According to the history books, there has always been some debate on how the lobster fishery got started in southwestern Nova Scotia.
One scholarly theory speculates that the lobster canning industry was already booming in the New England states when Charles Mitchell, a Scot who had worked in salmon canning near Aberdeen, arrived in Nova Scotia in 1840.
Soon thereafter he entered into partnership with a Mr. McPherson and established a lobster factory in Liverpool, Nova Scotia (one of the earliest on the eastern seaboard).
According to research by Memorial University’s Kurt Korneski, there were two main reasons for the expansion of the industry into this area throughout the latter half of the 19th century. First, lobster canning could be a highly lucrative industry and this profitability during the early years encouraged other canners to expand into new territories.
William Underwood and Company, for example, was one of the earliest canners operating on the Bay of Fundy in New Brunswick, while W.K. Lewis and Brothers built some of the earlier factories near Halifax. Burnham and Morill also established early canneries in Halifax and Guysborough counties before branching out into Cape Breton and the Northumberland Strait.
Maine lobster packer Winslow Jones established factories in New Brunswick, Quebec (including the Magdalen Islands) and Nova Scotia, while members of his family, having learned the trade from him, headed off to pioneer the salmon canning industry on the Pacific Coast.
Similarly, while it is not clear where he learned the trade, but A.C. White, a native of Haverill, Massachusetts, partnered with a tin smith named Whidden of Yarmouth, Nova Scotia.
According to Korneski’s research, while White’s first forays into the industry were disappointing, he went on to success in nearby Port Mouton.

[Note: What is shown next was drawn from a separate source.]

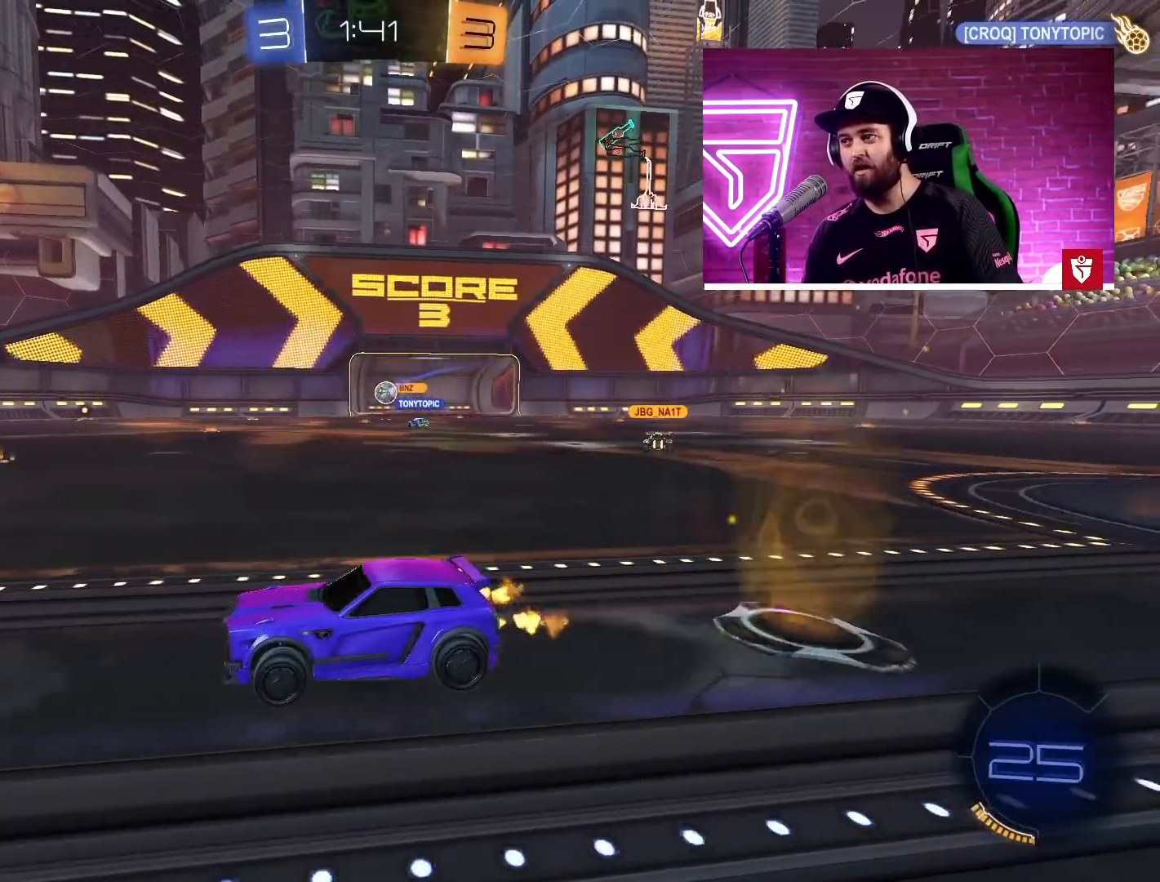
{"buttons": ["CROSS", "R2"], "left_stick": "left", "right_stick": "center", "events": [[100, "CROSS", "down"], [417, "left_stick", "left"]]}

By 1890, the number of factories in Canada had climbed to at least 331 (133 in Nova Scotia, at least 100 in New Brunswick and 98 in Prince Edward Island). Five years later, when canning ceased almost altogether in the United States, the number of operations in Canada had increased to approximately 650, though here again the large canners found it increasingly difficult to sustain themselves and smaller operations began to take their place.
These industry forefathers laid the groundwork for today’s billion-dollar industry in Nova Scotia, which is fueled by the lobster fishing areas (LFAs) 33 and 34 right off your shores.

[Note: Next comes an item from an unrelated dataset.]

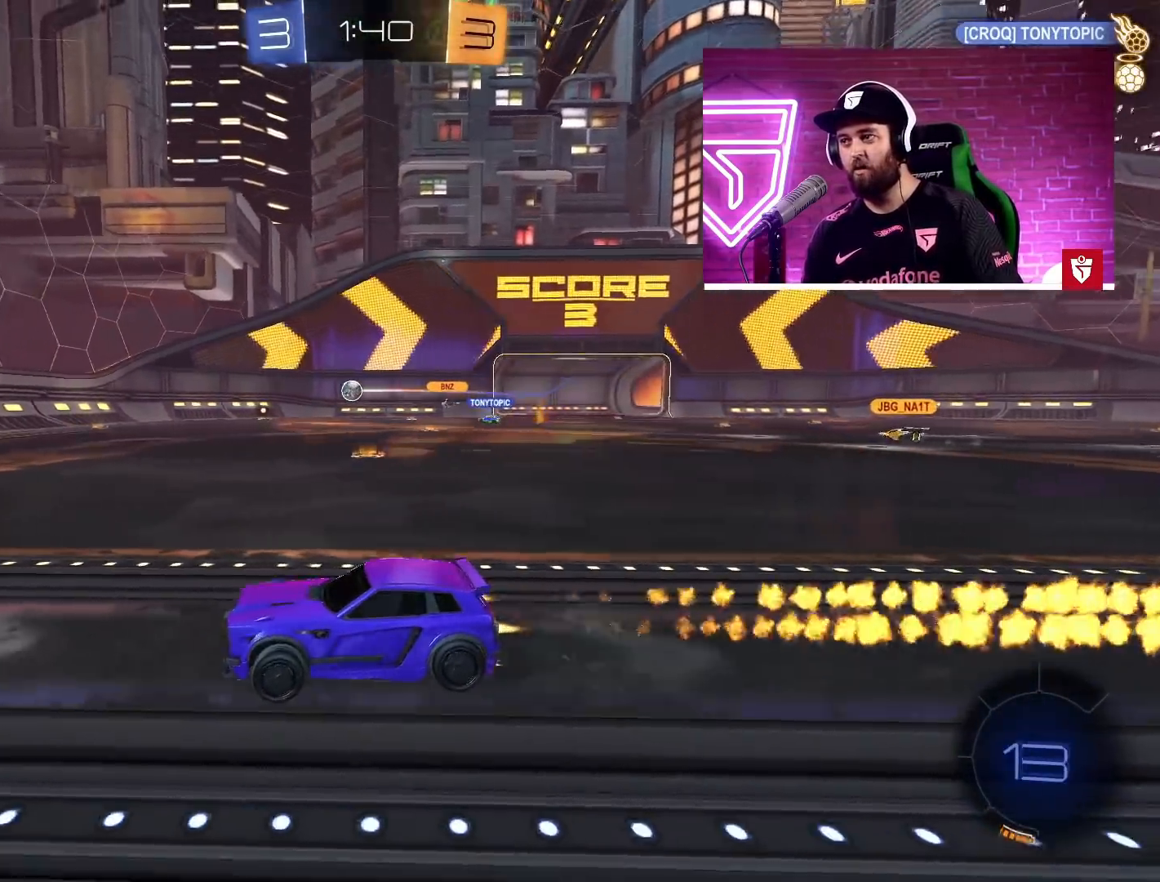
{"buttons": ["R2"], "left_stick": "center", "right_stick": "center", "events": [[17, "left_stick", "center"], [167, "left_stick", "right"], [250, "CROSS", "up"], [250, "left_stick", "center"]]}
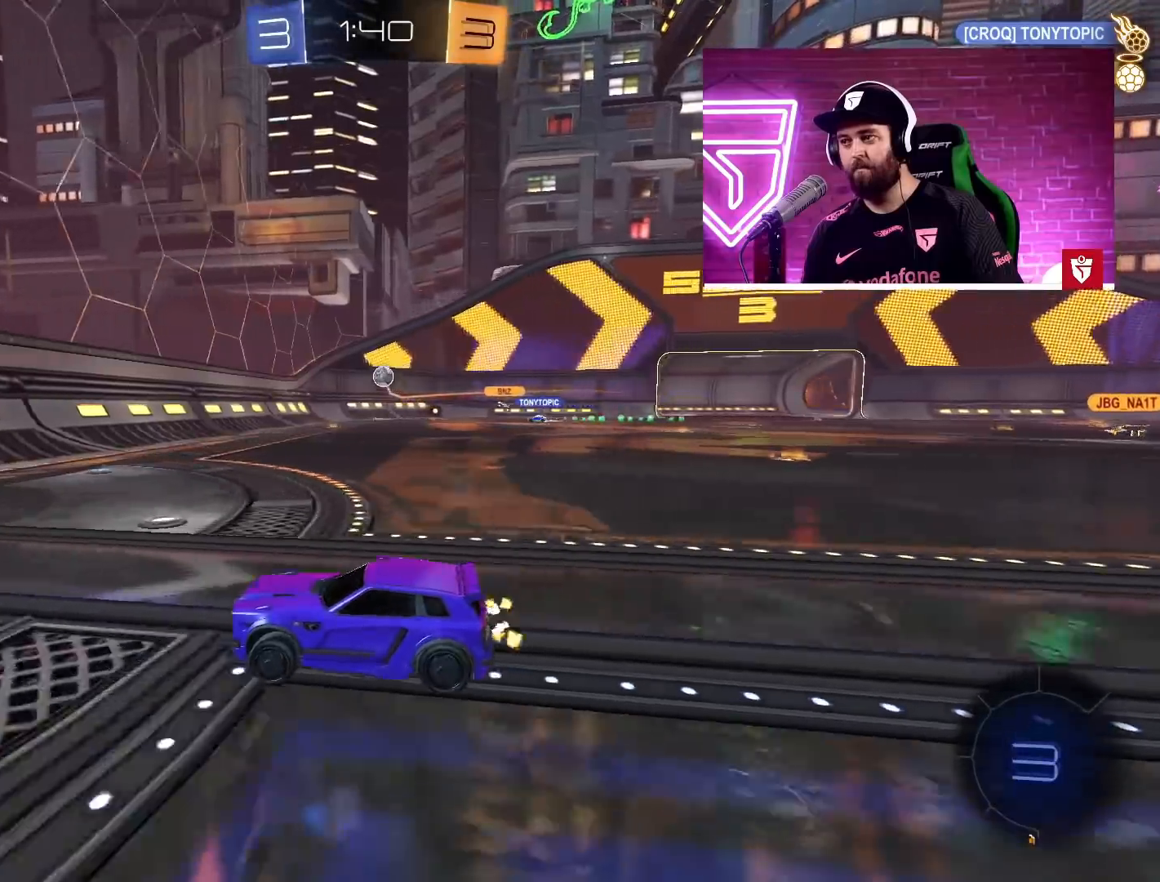
{"buttons": ["R2"], "left_stick": "left", "right_stick": "center", "events": [[17, "left_stick", "right"], [100, "left_stick", "center"], [183, "left_stick", "right"], [233, "left_stick", "up-right"], [417, "left_stick", "center"], [467, "left_stick", "left"]]}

What would these gentlemen think if they could even glimpse the modern fishery of today with its record-setting catches and prices?

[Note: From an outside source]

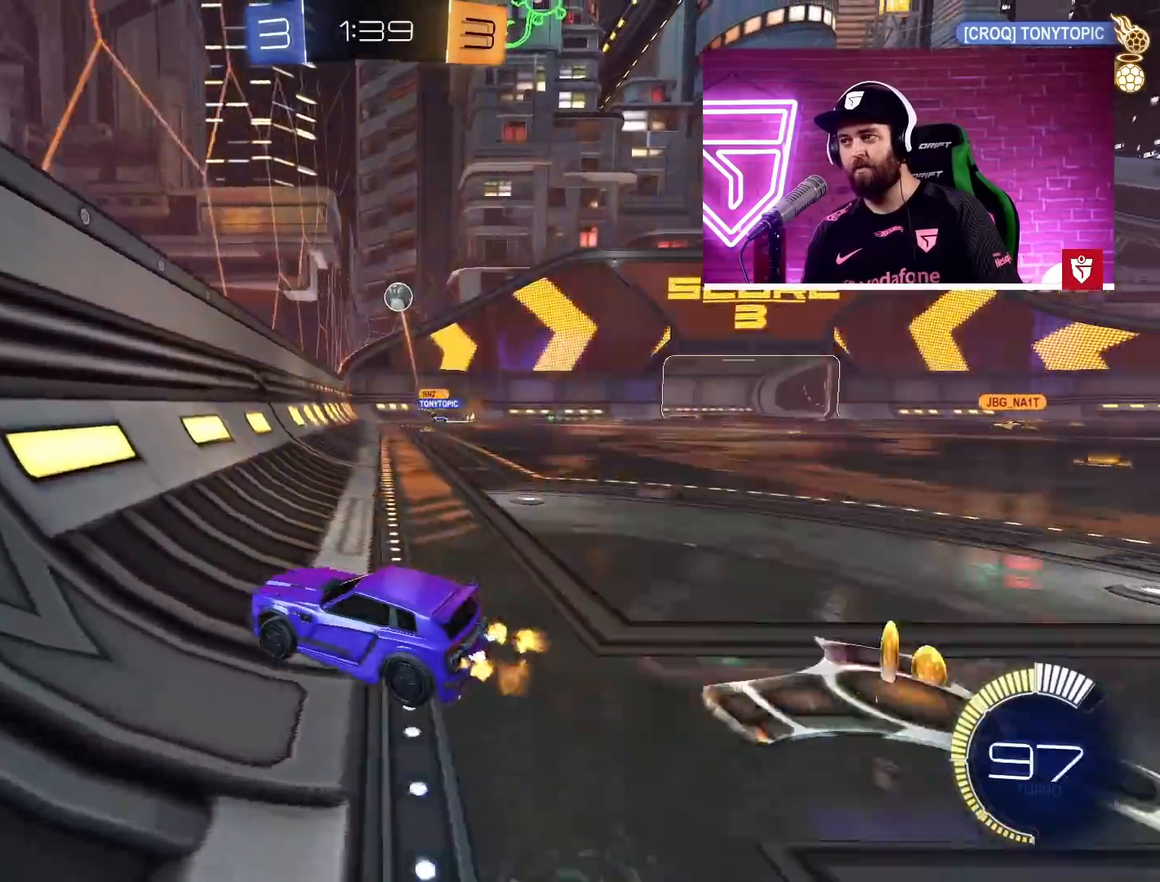
{"buttons": ["CROSS", "R2"], "left_stick": "center", "right_stick": "center", "events": [[33, "left_stick", "center"], [200, "left_stick", "right"], [333, "CROSS", "down"], [350, "left_stick", "center"]]}
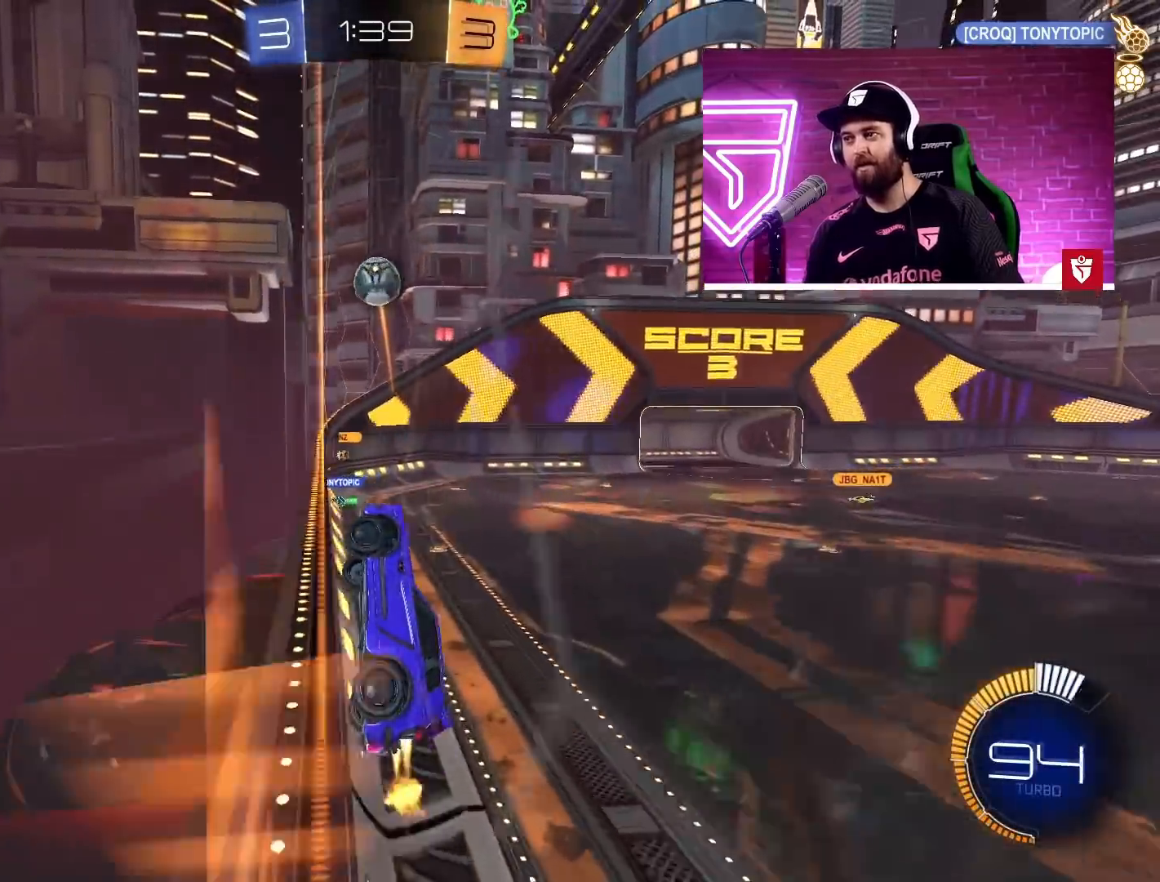
{"buttons": ["CROSS", "SQUARE", "L1", "R2", "L3"], "left_stick": "up-right", "right_stick": "center", "events": [[333, "left_stick", "right"], [400, "L1", "down"], [400, "SQUARE", "down"], [483, "L3", "down"], [483, "left_stick", "up-right"]]}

Would they have even dreamed of scenarios where locally-caught live lobster was being flown halfway around the globe in jumbo jets to hungry consumers speaking dozens of different languages?
It is safe bet to assume that well-known American author and speaker Joyce Meyer was not referring to the lobster industry when she penned the words “small beginnings are the launching pad to great endings,” but it sure fits the bill in this case — creating the catalyst that drives the Nova Scotian economy and employs thousands.